Yine senin bütün hücrelerinden oluşturduğu 'network'ün içinde hadsiz protokollerle o hücreleri konuşturduğu gibi, madem ki, senin de diğer insanlarla türlü dillerde ve protokollerde konuşabilmen için gerekli donanımı yanına vermiştir, öylece de gördürüyor, konuşturuyor ve dinletiyor.

Ve madem ki, sen, etrafındaki bütün cisimlerden haber alasın diye ışık, ses gibi türlü medyayı hazırlamış kullandırıyor. Sen bunları keşfeder, kullanır fakat bir yenisini ekleyemezsin, o halde öyle büyük bir 'network' uzmanı zât vardır ki, senin her türlü ihtiyacını bilir, ona göre teçhizatını verir.

Senin 'network'çülüğün ancak onun, sonsuz ilminden sana verdigi bir küçük parça ve bir büyük nimettir.
Arkadaş, aldanma! Şu güzel dünya hayatı programı bir 'limited trial version'dur, görüyorsun ki, elde ettiğin malı-mülkü hiç bir surette 'save' edemiyorsun. Öyle ise; bu kâinat yazılımını yazanı tanı.

Hem hiç mümkün müdür ki, bir programcı bu kadar güzel bir program yapsın ve yaptığı programda 'about' kesimi koyup kendini tanıttırmasın.

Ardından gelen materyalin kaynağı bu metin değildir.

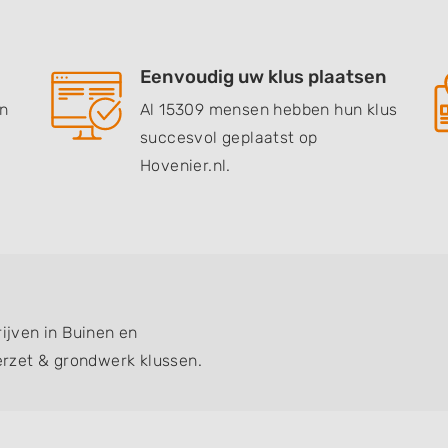
Eenvoudig uw klus plaatsen
en
Al 15309 mensen hebben hun klus
succesvol geplaatst op
Hovenier.nl.
rijven in Buinen en
rzet & grondwerk klussen.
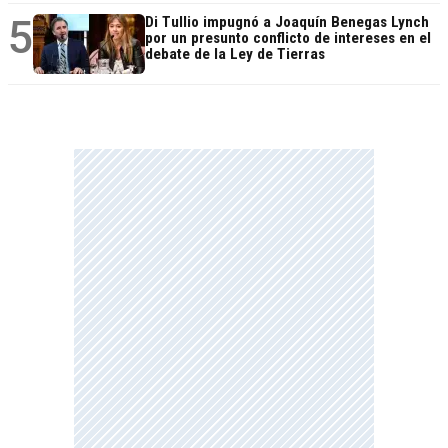
5
Di Tullio impugnó a Joaquín Benegas Lynch
por un presunto conflicto de intereses en el
debate de la Ley de Tierras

Öyle ise bu kâinatın en büyük 'donanımcısı', 'programcısı', 'network'çüsü ve 'system administrator'u olan zâtın her yere işlediği 'about' kesimlerini gör, öğren, 'full versiyon'unu kazanmak için çalış.

Unutma ki, hiç bir hareketin atlanmadan çok dikkatli 'log'lar tutuluyor. Bu 'log'lar herşeye gücü yeten o 'system admini' tarafından 'open' edilip 'check' edilecektir.